I learned these major lessons from the tutorial: 1) Start at the edges, work inward. 2) Don't be afraid to use the darkest color to "putty in" some awkward corners. 3) Use the next-darkest color all around the rock, not just on one edge for shadow, but use it most on the shadowed side--and don't be afraid to glob it on there. 4) Use that same color for some extra antialiasing around the cracks. 5) Highlights should be pretty irregular--they're rocks after all! 6) Avoid accidentally creating a strong horizontal or vertical line; it's best if you do this part first.
My first attempt was less than successful, but this time I was able to knock out a good stone tile in very little time. A little practice doesn't hurt.
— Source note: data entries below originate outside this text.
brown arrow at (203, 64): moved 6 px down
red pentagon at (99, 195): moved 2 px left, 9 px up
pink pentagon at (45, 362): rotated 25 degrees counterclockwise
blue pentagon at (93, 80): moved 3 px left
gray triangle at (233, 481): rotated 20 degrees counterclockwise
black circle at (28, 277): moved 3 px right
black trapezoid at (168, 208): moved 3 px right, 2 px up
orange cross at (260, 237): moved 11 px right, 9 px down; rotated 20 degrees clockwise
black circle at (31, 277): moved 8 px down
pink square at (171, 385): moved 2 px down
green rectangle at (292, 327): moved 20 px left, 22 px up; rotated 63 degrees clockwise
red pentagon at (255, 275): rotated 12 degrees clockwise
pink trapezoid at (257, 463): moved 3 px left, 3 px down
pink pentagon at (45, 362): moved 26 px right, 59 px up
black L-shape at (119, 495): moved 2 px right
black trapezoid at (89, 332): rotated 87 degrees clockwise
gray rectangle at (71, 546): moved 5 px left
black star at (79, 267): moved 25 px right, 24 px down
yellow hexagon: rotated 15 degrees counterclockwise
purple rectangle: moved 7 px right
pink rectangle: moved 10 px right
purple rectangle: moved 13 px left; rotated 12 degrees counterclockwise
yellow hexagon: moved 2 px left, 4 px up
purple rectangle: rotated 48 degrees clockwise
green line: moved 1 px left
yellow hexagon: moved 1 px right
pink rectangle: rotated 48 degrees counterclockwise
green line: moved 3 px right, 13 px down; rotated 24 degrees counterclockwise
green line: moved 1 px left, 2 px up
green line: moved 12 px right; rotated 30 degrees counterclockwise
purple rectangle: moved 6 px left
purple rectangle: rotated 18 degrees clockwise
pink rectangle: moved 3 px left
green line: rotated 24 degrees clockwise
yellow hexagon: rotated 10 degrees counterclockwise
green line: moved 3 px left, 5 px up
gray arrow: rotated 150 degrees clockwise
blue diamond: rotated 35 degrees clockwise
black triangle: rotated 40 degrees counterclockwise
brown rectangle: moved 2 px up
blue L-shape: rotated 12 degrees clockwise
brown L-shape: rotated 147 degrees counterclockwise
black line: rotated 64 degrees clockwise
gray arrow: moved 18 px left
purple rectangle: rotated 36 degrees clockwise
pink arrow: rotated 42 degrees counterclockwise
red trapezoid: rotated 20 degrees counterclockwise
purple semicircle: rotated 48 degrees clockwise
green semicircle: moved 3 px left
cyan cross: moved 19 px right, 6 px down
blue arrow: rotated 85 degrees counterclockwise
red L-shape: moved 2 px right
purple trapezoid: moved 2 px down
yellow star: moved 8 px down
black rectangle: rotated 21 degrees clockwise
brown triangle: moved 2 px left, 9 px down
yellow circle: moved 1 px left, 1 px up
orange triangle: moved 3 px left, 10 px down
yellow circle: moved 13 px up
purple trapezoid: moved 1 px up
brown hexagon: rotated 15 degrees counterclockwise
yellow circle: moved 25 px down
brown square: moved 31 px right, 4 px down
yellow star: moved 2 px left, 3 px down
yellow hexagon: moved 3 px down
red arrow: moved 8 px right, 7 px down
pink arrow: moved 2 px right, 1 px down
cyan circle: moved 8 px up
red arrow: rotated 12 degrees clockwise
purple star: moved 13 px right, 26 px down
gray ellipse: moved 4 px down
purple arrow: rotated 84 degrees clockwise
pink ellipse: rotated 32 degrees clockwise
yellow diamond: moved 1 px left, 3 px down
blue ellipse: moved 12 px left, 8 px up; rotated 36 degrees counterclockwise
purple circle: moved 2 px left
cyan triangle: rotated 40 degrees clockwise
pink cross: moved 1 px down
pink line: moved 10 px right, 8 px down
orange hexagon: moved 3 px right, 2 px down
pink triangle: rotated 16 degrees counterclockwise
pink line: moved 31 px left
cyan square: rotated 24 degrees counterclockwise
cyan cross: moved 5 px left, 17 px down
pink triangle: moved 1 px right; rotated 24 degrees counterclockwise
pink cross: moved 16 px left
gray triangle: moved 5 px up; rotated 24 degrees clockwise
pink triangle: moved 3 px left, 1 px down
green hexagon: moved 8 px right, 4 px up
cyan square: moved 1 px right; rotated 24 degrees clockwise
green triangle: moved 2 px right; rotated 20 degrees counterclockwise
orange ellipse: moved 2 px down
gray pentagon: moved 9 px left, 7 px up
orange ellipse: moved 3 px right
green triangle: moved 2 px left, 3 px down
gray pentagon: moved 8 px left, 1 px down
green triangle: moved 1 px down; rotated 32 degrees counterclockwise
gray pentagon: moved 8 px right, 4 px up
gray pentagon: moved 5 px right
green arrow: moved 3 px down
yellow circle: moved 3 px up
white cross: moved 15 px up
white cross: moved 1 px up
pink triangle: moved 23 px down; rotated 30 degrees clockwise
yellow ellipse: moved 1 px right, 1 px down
This is what I came up with for a first attempt:
That came out pretty well, and with only 4 colors. So I thought to make it look more realistic, less pixel-arty, I would process it a bit. Here's the same image after I ran it through a soften filter, then sharpened twice:
One of the first BYOND games I ever saw did something like this, but with orange rocks that had a fiery tone, and they varied in brightness. So, I worked up a little something along those same lines. I redid my palette so that the crack color was black, and the rocks were shades going from red to orange. Then I added a brighter orange, and a darker red, for a 5-color range plus black. Any given rock used 3 of the colors. I had to be careful not to group the same colors too much, or accidentally create a direction line for the eye to follow.
That came out amazingly similar to what I was trying to emulate, only the rocks are bigger. It looks even better with the same smoothing applied:
Once I'd done this, I realized the same thing could be done to the original gray tones, so I did some quick color swaps on the orange one:
Then I smoothed again:
All in all, I got a nice base to work from if I ever want to use this tile--and variations on it--in a game. It just goes to show that when it comes to pixel art, even if you fail once or twice, it pays to be persistent. I learned a lot from that tutorial, and there is a wealth of others out there.